[Page-level text extractions]
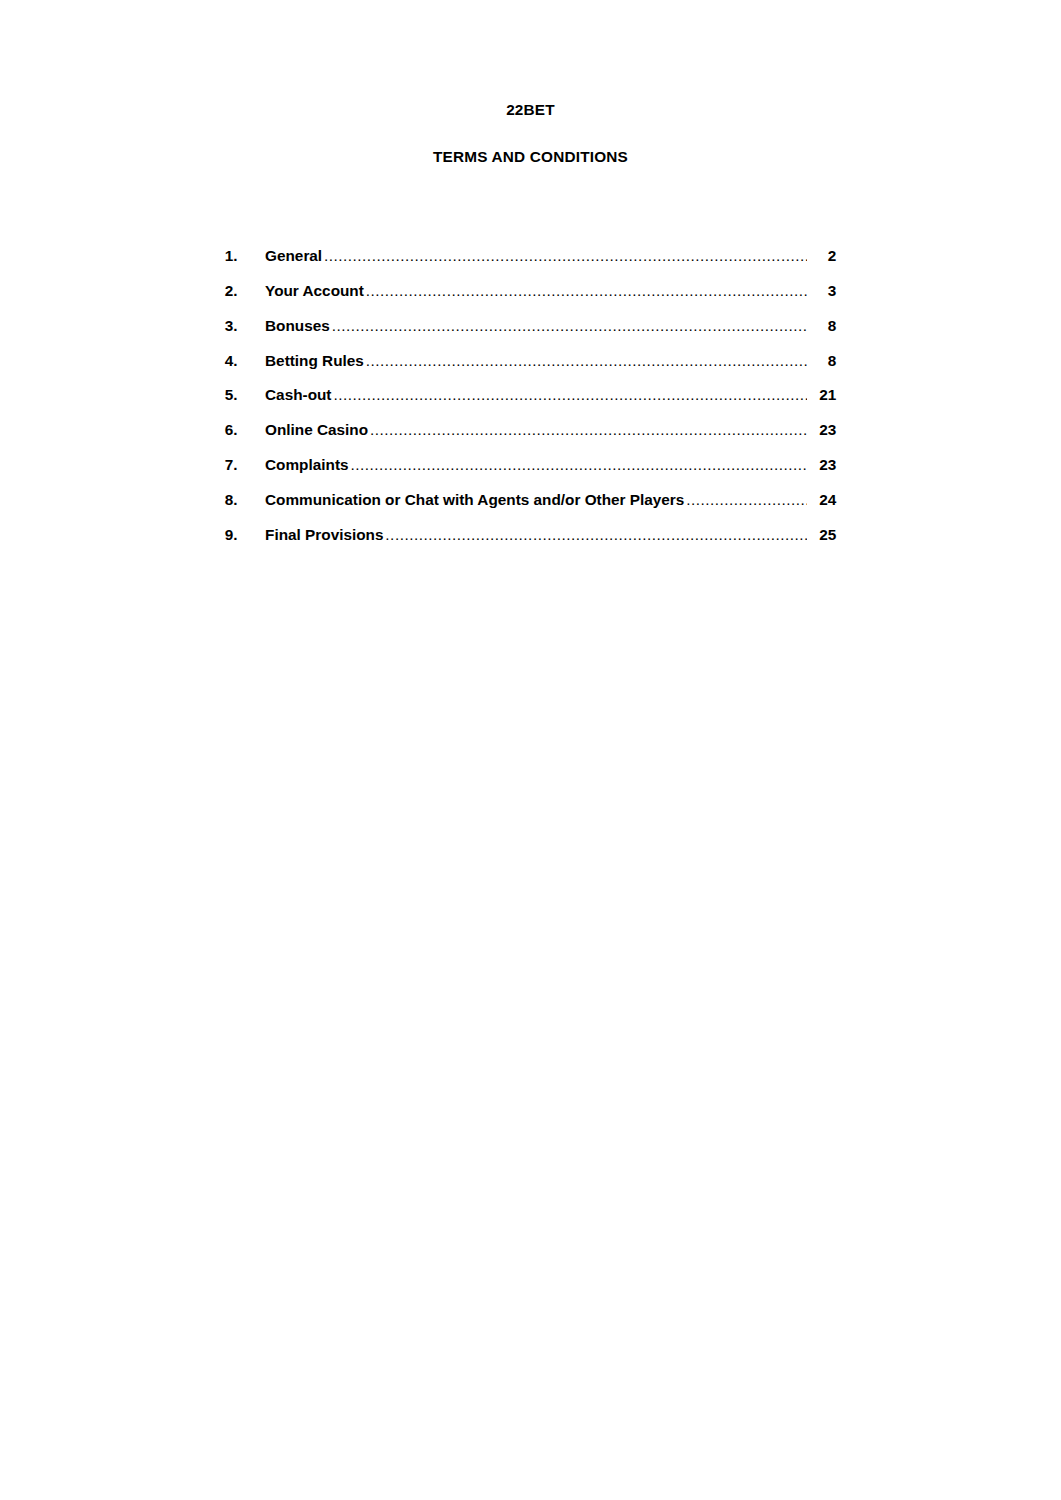22BET
TERMS AND CONDITIONS
1. General .................................................................................................................................. 2
2. Your Account .......................................................................................................................... 3
3. Bonuses ................................................................................................................................ 8
4. Betting Rules ......................................................................................................................... 8
5. Cash-out .............................................................................................................................. 21
6. Online Casino ....................................................................................................................... 23
7. Complaints ........................................................................................................................... 23
8. Communication or Chat with Agents and/or Other Players ......................................................... 24
9. Final Provisions .................................................................................................................... 25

What you should do: The records need to be restated word for word, minus any images.

Result of the exercise:
22BET
TERMS AND CONDITIONS
1. General .................................................................................................................................. 2
2. Your Account .......................................................................................................................... 3
3. Bonuses ................................................................................................................................ 8
4. Betting Rules ......................................................................................................................... 8
5. Cash-out .............................................................................................................................. 21
6. Online Casino ....................................................................................................................... 23
7. Complaints ........................................................................................................................... 23
8. Communication or Chat with Agents and/or Other Players ......................................................... 24
9. Final Provisions .................................................................................................................... 25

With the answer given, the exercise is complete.